--- ТЕКСТ ---
- - - -

Вот пример аргумента, бродившего в славянофильской среде во времена Аксакова. Согласно ему, опричнина была лишь черновой попыткой расколоть «союз земли и государства», своего рода репетицией петровского переворота. Но ведь такая «репетиция» все равно означала бы, что петровская катастрофа была не случайна, что еще за полтора столетия до Петра обнаруживал этот «союз» столь глубокие, страшные трещины, которые заставляют, пожалуй, усомниться в самом его существовании. Не выручала и спасительная «человеческая формула» первоэпохи Иванианы.
Это правда, что первым прибег к ней сам Кавелин, когда говорил об Иване и Петре, что «оба равно живо сознавали идею государственности... но Иоанн сознавал ее как поэт, Петр Великий как человек по преимуществу практический. У первого преобладало воображение, а у второго — воля»59
. Ну вот и попытались славянофилы отплатить Кавелину его же монетой. Да, Иван был «художественной натурой». Значит, поступки его диктовались не тем, за что превозносят его Соловьев и Кавелин, не «сознанием государственности», но игрою ума. Он был импульсивен, артистичен, творил добро и зло без умысла, без связи, без системы. И в процессе этой стихийной, чтоб не сказать художественной, самодеятельности и набрел случайно на опричнину и закрепощение крестьян. Слабый, согласитесь, ответ.Но что кроме этого? Не могли же, в самом деле, порядочные люди объяснять введение крепостного права в России, апеллируя к камерам Тауэра или к «деспотизму» Елизаветы Английской. Оставалось читать мораль государственникам. Но, как свидетельствует нашумевшая в свое время (в 1847 г.) рецензия на кавелинскую статью Юрия Самарина (под псевдонимом М...З...К) в погодинском «Москвитянине», захлебнулись и моральные атаки. «В словах автора, — писал Самарин, — без его ведома проскользнула мысль, оскорбительная для человеческого достоинства... что бывают времена, когда гениальный человек не может не сделаться извергом, когда испорченность современников... разрешает того, кто сознает ее, от обязательности нравственного закона, по крайней мере, до того умаляет его вину, что потомкам остается соболезновать о нем, а тяжкую ношу ответственности за его преступления свалить на головы его мучеников»60
.Такому позитивистскому зубру, как Кавелин, давно усвоившему гегелевскую максиму, что свобода есть не более чем познанная необходимость, атаки их были смешны. «Это не аргумент против меня, — небрежно парировал он. — Надобно умышленно закрыть себе глаза, чтоб не видеть, что история исполнена таких оскорбительных для человеческого достоинства ситуаций»61
. И добавлял снисходительно: «От ужасов того времени нам осталось дело Иоанна, оно-то показывает, насколько он был выше своих современников»62.Читатель декабристских убеждений тут же и поймал бы Кавелина на слове. Да что же, помилуйте, спросил бы он, осталось от «ужасов того времени»? Перманентная диктатура самодержавия? Крепостное право да полицейское государство, которое еще и сегодня вас самого вынуждает хитрить и ловчить, изъясняясь эзоповским, подцензурным языком? И такое «дело» оправдывает все ужасы?

- - - -

--- ФРАГМЕНТ НАБОРА ДАННЫХ ---
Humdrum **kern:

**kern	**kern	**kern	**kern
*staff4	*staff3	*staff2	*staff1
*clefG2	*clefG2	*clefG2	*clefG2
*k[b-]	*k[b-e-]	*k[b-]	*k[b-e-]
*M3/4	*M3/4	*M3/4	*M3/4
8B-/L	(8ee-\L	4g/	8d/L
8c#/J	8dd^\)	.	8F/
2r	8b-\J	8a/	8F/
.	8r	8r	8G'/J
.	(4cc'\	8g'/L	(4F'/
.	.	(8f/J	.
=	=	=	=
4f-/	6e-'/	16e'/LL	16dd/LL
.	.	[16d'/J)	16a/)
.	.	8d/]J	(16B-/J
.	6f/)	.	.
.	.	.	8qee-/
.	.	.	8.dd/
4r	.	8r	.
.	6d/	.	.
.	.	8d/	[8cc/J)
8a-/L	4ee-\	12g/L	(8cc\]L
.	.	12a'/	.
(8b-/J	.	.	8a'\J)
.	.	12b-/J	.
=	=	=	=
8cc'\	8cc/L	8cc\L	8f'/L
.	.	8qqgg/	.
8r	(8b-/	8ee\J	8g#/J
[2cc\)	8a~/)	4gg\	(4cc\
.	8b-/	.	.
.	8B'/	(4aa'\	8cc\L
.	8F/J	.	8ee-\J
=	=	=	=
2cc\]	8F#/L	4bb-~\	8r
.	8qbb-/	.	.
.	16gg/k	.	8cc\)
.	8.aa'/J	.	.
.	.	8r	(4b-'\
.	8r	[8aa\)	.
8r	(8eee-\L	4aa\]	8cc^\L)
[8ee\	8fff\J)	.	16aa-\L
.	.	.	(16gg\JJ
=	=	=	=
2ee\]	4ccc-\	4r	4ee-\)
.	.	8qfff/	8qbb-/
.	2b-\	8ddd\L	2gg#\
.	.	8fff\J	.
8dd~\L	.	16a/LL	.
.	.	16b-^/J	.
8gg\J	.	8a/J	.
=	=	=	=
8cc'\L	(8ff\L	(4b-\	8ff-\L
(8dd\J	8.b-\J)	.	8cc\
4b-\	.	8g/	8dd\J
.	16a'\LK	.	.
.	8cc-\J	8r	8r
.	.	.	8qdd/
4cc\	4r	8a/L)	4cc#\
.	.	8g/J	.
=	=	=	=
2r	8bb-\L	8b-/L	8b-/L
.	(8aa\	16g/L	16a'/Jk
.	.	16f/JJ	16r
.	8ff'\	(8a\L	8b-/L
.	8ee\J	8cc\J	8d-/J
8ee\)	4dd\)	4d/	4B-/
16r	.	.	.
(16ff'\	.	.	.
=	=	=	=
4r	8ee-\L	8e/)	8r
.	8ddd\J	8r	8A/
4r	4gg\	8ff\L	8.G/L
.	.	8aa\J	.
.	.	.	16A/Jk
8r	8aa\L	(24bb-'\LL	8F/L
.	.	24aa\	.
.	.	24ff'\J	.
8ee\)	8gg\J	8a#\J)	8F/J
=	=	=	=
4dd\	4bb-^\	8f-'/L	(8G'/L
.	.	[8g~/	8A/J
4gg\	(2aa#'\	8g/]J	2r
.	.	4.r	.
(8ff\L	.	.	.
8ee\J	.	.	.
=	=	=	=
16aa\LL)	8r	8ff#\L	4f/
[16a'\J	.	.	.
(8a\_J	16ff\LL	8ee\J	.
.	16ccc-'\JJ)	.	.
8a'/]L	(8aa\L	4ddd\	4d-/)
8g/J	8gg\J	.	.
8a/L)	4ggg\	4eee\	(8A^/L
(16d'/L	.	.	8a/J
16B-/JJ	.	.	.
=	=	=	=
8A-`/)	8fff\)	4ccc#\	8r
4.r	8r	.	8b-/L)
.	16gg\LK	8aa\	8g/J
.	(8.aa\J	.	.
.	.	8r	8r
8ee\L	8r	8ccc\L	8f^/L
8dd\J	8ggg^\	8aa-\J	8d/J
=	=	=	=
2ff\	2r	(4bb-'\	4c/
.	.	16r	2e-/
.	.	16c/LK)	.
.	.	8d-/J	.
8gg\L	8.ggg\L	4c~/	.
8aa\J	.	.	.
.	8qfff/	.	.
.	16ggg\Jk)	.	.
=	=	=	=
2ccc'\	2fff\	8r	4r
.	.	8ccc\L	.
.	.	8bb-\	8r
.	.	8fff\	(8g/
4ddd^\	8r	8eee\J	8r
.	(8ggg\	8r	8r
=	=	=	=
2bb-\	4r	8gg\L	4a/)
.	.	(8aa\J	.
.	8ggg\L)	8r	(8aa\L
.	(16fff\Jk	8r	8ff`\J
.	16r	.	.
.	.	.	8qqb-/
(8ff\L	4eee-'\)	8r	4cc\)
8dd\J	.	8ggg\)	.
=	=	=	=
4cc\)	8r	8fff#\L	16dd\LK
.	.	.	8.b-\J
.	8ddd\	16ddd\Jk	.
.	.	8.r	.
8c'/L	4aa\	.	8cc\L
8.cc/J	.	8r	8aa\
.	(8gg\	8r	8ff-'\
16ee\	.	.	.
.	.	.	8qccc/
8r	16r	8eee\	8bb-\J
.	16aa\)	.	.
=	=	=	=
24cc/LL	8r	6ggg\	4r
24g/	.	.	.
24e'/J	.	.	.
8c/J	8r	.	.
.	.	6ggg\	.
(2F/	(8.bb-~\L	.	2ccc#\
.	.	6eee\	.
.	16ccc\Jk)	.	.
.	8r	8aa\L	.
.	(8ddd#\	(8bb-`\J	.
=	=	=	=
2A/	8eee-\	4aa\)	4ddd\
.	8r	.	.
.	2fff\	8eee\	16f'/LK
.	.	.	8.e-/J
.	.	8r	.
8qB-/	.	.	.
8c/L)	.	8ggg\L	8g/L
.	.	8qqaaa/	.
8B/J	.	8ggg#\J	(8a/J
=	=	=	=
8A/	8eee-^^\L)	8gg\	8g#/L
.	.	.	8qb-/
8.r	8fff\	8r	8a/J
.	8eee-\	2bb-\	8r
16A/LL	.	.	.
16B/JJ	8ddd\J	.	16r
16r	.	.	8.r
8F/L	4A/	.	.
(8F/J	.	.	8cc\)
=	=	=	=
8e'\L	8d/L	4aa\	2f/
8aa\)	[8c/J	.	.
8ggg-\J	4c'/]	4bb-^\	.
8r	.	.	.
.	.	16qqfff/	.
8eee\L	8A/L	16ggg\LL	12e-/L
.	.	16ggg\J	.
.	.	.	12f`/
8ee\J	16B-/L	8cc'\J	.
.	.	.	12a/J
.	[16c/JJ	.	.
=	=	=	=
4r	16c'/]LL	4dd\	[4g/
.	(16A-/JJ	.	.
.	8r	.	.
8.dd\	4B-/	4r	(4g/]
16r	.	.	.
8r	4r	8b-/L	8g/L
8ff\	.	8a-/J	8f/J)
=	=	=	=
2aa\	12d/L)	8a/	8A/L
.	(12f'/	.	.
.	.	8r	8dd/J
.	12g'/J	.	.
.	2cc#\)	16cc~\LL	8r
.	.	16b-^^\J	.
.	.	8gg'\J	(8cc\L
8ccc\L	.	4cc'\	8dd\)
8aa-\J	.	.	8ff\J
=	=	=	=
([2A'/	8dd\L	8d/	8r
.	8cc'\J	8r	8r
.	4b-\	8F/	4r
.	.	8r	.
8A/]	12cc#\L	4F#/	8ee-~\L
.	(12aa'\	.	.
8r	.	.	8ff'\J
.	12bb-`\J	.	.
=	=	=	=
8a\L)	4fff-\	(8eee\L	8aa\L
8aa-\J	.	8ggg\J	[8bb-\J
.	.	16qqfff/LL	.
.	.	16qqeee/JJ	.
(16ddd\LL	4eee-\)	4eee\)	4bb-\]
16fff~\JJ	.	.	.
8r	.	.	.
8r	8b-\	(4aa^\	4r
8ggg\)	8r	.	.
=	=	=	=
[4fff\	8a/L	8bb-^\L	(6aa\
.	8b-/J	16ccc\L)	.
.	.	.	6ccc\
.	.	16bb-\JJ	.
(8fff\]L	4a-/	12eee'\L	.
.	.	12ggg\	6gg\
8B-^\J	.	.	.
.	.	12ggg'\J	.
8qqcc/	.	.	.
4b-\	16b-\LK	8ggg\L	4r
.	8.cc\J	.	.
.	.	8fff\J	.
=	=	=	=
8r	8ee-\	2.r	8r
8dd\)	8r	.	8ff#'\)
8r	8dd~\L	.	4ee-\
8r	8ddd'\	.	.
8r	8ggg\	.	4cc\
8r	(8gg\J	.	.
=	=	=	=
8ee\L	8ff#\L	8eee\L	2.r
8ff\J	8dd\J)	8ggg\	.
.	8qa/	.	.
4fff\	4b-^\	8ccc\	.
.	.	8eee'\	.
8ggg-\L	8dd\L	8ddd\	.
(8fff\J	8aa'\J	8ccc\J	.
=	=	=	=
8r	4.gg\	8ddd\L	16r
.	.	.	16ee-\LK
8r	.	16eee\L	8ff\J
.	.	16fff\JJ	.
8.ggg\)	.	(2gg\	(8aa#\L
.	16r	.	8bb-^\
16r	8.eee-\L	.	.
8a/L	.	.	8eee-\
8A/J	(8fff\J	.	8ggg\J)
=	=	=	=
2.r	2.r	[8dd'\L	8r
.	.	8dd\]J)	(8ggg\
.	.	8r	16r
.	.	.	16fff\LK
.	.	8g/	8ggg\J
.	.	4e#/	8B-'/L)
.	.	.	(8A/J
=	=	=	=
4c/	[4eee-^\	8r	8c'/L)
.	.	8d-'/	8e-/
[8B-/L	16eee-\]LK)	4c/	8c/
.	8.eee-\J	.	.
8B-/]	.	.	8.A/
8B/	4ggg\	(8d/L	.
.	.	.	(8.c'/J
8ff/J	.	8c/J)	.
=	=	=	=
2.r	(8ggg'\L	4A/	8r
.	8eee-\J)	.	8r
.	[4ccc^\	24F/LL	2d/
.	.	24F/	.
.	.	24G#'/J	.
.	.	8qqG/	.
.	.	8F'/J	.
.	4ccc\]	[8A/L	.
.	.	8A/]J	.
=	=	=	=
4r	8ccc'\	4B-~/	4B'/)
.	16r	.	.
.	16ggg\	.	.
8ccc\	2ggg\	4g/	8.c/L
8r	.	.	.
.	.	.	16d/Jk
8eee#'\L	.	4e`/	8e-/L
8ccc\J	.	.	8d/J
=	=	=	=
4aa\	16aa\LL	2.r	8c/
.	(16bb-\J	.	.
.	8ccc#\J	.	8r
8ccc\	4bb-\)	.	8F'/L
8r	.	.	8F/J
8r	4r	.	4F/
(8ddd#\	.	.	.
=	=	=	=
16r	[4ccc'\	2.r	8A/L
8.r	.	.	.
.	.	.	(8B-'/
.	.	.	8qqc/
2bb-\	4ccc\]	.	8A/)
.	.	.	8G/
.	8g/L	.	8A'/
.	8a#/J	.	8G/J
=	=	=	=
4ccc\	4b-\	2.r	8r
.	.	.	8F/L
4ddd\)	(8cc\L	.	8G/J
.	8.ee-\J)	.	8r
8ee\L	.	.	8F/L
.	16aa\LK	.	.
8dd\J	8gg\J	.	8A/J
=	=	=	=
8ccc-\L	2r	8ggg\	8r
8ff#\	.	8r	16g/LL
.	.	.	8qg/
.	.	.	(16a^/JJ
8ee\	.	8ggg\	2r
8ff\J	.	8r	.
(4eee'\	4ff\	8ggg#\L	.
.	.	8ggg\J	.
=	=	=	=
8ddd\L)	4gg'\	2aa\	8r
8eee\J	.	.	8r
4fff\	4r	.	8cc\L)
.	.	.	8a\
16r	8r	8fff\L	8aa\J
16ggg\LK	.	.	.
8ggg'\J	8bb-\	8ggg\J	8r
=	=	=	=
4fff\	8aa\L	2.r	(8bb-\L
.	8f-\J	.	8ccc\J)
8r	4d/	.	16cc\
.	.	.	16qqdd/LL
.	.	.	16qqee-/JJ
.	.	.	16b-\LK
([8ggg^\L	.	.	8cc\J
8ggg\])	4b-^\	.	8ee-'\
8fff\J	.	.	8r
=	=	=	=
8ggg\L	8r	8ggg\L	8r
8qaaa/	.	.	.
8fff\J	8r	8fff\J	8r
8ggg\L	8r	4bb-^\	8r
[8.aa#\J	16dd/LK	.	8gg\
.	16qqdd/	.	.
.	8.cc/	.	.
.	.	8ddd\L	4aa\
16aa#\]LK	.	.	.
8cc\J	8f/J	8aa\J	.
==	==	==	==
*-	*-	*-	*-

- - - -

--- ПРИМЕНИТЕ ПРОЧИТАННОЕ ---
A) В каком году, согласно тексту о споре славянофилов с Кавелиным, вышла рецензия Юрия Самарина на статью Кавелина?
B) Продолжите текст о споре славянофилов с Кавелиным после его последней фразы.
Записи никак не связаны с текстом.

--- ОТВЕТЫ ПО НОМЕРАМ ---
A) В 1847 году.

B)
Только для славянофилов этот аргумент был табу. Они ведь и сами были мифотворцы и «дело Грозного», самодержавие, было для них столь же священным, как и для Кавелина. Потому и шла вся их полемика в моральном ключе. Государственники отвергали ее: Кавелин высокомерно, Соловьев презрительно, называя славянофилов «буддистами в истории». Короче, контрнаступления у ревизионистов не получилось. Так, беглые партизанские вылазки, бессильные против регулярной армии государственников. Не только книги о Грозном, даже статьи, специально посвященной ему, не найдем мы в обширном историографическом наследстве славянофилов.
Никакого ущерба не понес государственный миф от самых убежденных и самых смелых его ревизионистов. Как капитулировала в московские времена боярская оппозиция перед самим тираном, так и славянофилы, с опозданием на 300 лет повторявшие ее давно уже не актуальные в петербургскую эпоху аргументы, капитулировали перед апологетами Грозного.